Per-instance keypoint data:
= = = =
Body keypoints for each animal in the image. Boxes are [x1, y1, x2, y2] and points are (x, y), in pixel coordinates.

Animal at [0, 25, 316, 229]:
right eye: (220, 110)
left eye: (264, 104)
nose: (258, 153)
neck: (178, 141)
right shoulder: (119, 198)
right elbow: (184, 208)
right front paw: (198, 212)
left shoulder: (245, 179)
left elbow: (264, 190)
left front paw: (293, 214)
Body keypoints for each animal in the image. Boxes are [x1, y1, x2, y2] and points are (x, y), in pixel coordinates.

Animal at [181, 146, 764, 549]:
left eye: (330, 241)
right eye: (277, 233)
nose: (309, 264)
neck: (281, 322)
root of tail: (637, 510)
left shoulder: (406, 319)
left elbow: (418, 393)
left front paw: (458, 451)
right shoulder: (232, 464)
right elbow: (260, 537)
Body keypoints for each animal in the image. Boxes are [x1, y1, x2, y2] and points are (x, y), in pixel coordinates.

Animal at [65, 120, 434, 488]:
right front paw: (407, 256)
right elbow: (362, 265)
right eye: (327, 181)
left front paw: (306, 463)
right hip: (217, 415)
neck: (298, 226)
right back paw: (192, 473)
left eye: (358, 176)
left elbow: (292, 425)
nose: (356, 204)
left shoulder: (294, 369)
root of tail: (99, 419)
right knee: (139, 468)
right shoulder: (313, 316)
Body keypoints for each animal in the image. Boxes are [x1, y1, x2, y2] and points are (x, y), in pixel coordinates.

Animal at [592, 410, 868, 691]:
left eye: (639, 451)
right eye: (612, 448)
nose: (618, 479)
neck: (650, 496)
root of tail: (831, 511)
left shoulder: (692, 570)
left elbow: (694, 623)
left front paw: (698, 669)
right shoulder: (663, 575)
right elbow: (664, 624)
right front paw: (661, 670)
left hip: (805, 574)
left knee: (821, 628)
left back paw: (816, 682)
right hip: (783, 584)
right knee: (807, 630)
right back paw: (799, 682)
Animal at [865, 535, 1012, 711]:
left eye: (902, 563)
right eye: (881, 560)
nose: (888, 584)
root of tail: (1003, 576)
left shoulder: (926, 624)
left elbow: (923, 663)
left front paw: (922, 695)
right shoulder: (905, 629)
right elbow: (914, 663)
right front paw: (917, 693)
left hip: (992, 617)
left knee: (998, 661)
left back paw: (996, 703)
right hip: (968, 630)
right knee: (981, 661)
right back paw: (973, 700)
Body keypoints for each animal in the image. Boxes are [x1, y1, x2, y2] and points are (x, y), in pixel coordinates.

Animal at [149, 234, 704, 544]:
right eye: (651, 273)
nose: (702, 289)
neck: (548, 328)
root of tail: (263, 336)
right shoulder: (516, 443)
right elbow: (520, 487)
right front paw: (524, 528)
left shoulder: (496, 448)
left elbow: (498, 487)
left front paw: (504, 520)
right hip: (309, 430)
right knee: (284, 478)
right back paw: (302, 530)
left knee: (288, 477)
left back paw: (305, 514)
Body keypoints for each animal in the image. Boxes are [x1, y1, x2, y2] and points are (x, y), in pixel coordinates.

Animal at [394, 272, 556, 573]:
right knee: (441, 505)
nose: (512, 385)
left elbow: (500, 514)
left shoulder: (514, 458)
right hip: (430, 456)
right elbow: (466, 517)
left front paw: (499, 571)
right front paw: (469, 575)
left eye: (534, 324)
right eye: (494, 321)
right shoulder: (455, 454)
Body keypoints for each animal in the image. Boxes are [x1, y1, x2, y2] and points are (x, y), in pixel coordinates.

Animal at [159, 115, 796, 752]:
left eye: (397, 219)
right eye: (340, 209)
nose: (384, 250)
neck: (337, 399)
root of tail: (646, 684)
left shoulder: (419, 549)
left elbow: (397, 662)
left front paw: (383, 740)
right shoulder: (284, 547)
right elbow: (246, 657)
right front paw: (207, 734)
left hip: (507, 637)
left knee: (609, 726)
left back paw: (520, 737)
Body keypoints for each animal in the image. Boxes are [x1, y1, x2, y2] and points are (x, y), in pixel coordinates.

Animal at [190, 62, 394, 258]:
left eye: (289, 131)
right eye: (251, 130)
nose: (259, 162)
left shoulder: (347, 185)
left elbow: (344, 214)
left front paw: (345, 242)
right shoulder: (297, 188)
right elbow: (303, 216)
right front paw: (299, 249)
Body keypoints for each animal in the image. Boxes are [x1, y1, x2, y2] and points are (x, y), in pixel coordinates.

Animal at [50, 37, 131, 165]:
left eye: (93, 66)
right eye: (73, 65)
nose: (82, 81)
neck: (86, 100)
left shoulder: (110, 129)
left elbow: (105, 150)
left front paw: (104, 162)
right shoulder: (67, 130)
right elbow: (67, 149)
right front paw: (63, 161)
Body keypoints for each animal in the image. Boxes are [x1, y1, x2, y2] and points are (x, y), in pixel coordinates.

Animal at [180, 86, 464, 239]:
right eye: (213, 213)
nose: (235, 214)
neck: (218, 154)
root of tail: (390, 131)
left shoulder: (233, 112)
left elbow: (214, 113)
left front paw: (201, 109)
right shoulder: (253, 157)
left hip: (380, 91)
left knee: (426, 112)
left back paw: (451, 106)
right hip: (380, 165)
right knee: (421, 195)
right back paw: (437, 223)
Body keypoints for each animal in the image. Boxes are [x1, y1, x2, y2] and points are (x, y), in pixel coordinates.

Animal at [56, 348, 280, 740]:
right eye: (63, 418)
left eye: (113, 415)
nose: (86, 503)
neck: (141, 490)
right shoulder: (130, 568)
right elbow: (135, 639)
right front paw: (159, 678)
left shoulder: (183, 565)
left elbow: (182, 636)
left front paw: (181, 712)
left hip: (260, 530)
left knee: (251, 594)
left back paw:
= = = =
Work to complete: Reproduce the full block of data exactly, omitting nothing.

Answer space:
Body keypoints for each animal in the image. Boxes are [x1, y1, x2, y2] and points are (x, y), in pixel coordinates.

Animal at [0, 25, 316, 229]:
right eye: (220, 110)
left eye: (264, 104)
nose: (258, 153)
neck: (178, 141)
right shoulder: (119, 198)
right elbow: (184, 208)
right front paw: (198, 212)
left shoulder: (245, 179)
left elbow: (264, 190)
left front paw: (293, 214)
Body keypoints for each animal in the image. Boxes are [x1, y1, x2, y2] and points are (x, y), in pixel coordinates.

Animal at [181, 146, 764, 549]:
left eye: (330, 241)
right eye: (277, 233)
nose: (309, 264)
neck: (281, 322)
root of tail: (637, 510)
left shoulder: (406, 319)
left elbow: (418, 393)
left front paw: (458, 451)
right shoulder: (232, 464)
right elbow: (260, 537)
Body keypoints for each animal in the image. Boxes are [x1, y1, x2, y2] and points are (x, y), in pixel coordinates.

Animal at [65, 120, 434, 488]:
right front paw: (407, 256)
right elbow: (362, 265)
right eye: (327, 181)
left front paw: (306, 463)
right hip: (217, 415)
neck: (298, 226)
right back paw: (192, 473)
left eye: (358, 176)
left elbow: (292, 425)
nose: (356, 204)
left shoulder: (294, 369)
root of tail: (99, 419)
right knee: (139, 468)
right shoulder: (313, 316)
Body keypoints for each animal in the image. Boxes are [x1, y1, x2, y2] and points are (x, y), in pixel coordinates.

Animal at [592, 410, 868, 691]:
left eye: (639, 451)
right eye: (612, 448)
nose: (618, 479)
neck: (650, 496)
root of tail: (831, 511)
left shoulder: (692, 570)
left elbow: (694, 623)
left front paw: (698, 669)
right shoulder: (663, 575)
right elbow: (664, 624)
right front paw: (661, 670)
left hip: (805, 574)
left knee: (821, 628)
left back paw: (816, 682)
right hip: (783, 584)
right knee: (807, 630)
right back paw: (799, 682)
Animal at [865, 535, 1012, 711]:
left eye: (902, 563)
right eye: (881, 560)
nose: (888, 584)
root of tail: (1003, 576)
left shoulder: (926, 624)
left elbow: (923, 663)
left front paw: (922, 695)
right shoulder: (905, 629)
right elbow: (914, 663)
right front paw: (917, 693)
left hip: (992, 617)
left knee: (998, 661)
left back paw: (996, 703)
right hip: (968, 630)
right knee: (981, 661)
right back paw: (973, 700)
Body keypoints for each animal in the image. Boxes are [x1, y1, x2, y2] and points are (x, y), in pixel coordinates.

Animal at [149, 234, 704, 544]:
right eye: (651, 273)
nose: (702, 289)
neck: (548, 328)
root of tail: (263, 336)
right shoulder: (516, 443)
right elbow: (520, 487)
right front paw: (524, 528)
left shoulder: (496, 448)
left elbow: (498, 487)
left front paw: (504, 520)
right hip: (309, 430)
right knee: (284, 478)
right back paw: (302, 530)
left knee: (288, 477)
left back paw: (305, 514)
Body keypoints for each animal in the image. Boxes are [x1, y1, x2, y2] and points are (x, y), in pixel coordinates.

Animal at [394, 272, 556, 573]:
right knee: (441, 505)
nose: (512, 385)
left elbow: (500, 514)
left shoulder: (514, 458)
right hip: (430, 456)
right elbow: (466, 517)
left front paw: (499, 571)
right front paw: (469, 575)
left eye: (534, 324)
right eye: (494, 321)
right shoulder: (455, 454)
Body keypoints for each animal in the image. Boxes are [x1, y1, x2, y2] and points are (x, y), in pixel coordinates.

Animal at [159, 115, 796, 752]:
left eye: (397, 219)
right eye: (340, 209)
nose: (384, 250)
neck: (337, 399)
root of tail: (646, 684)
left shoulder: (419, 549)
left elbow: (397, 662)
left front paw: (383, 740)
right shoulder: (284, 547)
right elbow: (246, 657)
right front paw: (207, 734)
left hip: (507, 637)
left knee: (609, 726)
left back paw: (520, 737)
Body keypoints for each animal in the image. Boxes are [x1, y1, x2, y2] and points are (x, y), in pixel coordinates.

Animal at [190, 62, 394, 258]:
left eye: (289, 131)
right eye: (251, 130)
nose: (259, 162)
left shoulder: (347, 185)
left elbow: (344, 214)
left front paw: (345, 242)
right shoulder: (297, 188)
right elbow: (303, 216)
right front paw: (299, 249)
Body keypoints for each animal in the image. Boxes are [x1, y1, x2, y2] and points are (x, y), in pixel coordinates.

Animal at [50, 37, 131, 165]:
left eye: (93, 66)
right eye: (73, 65)
nose: (82, 81)
neck: (86, 100)
left shoulder: (110, 129)
left elbow: (105, 150)
left front paw: (104, 162)
right shoulder: (67, 130)
right elbow: (67, 149)
right front paw: (63, 161)
Body keypoints for each animal in the image. Boxes are [x1, y1, x2, y2] and points are (x, y), in pixel coordinates.

Animal at [180, 86, 464, 239]:
right eye: (213, 213)
nose: (235, 214)
neck: (218, 154)
root of tail: (390, 131)
left shoulder: (233, 112)
left elbow: (214, 113)
left front paw: (201, 109)
right shoulder: (253, 157)
left hip: (380, 91)
left knee: (426, 112)
left back paw: (451, 106)
right hip: (380, 165)
right knee: (421, 195)
right back paw: (437, 223)
Body keypoints for each animal in the image. Boxes are [x1, y1, x2, y2] and points are (x, y), in pixel coordinates.

Animal at [56, 348, 280, 740]:
right eye: (63, 418)
left eye: (113, 415)
nose: (86, 503)
neck: (141, 490)
right shoulder: (130, 568)
right elbow: (135, 639)
right front paw: (159, 678)
left shoulder: (183, 565)
left elbow: (182, 636)
left front paw: (181, 712)
left hip: (260, 530)
left knee: (251, 594)
left back paw:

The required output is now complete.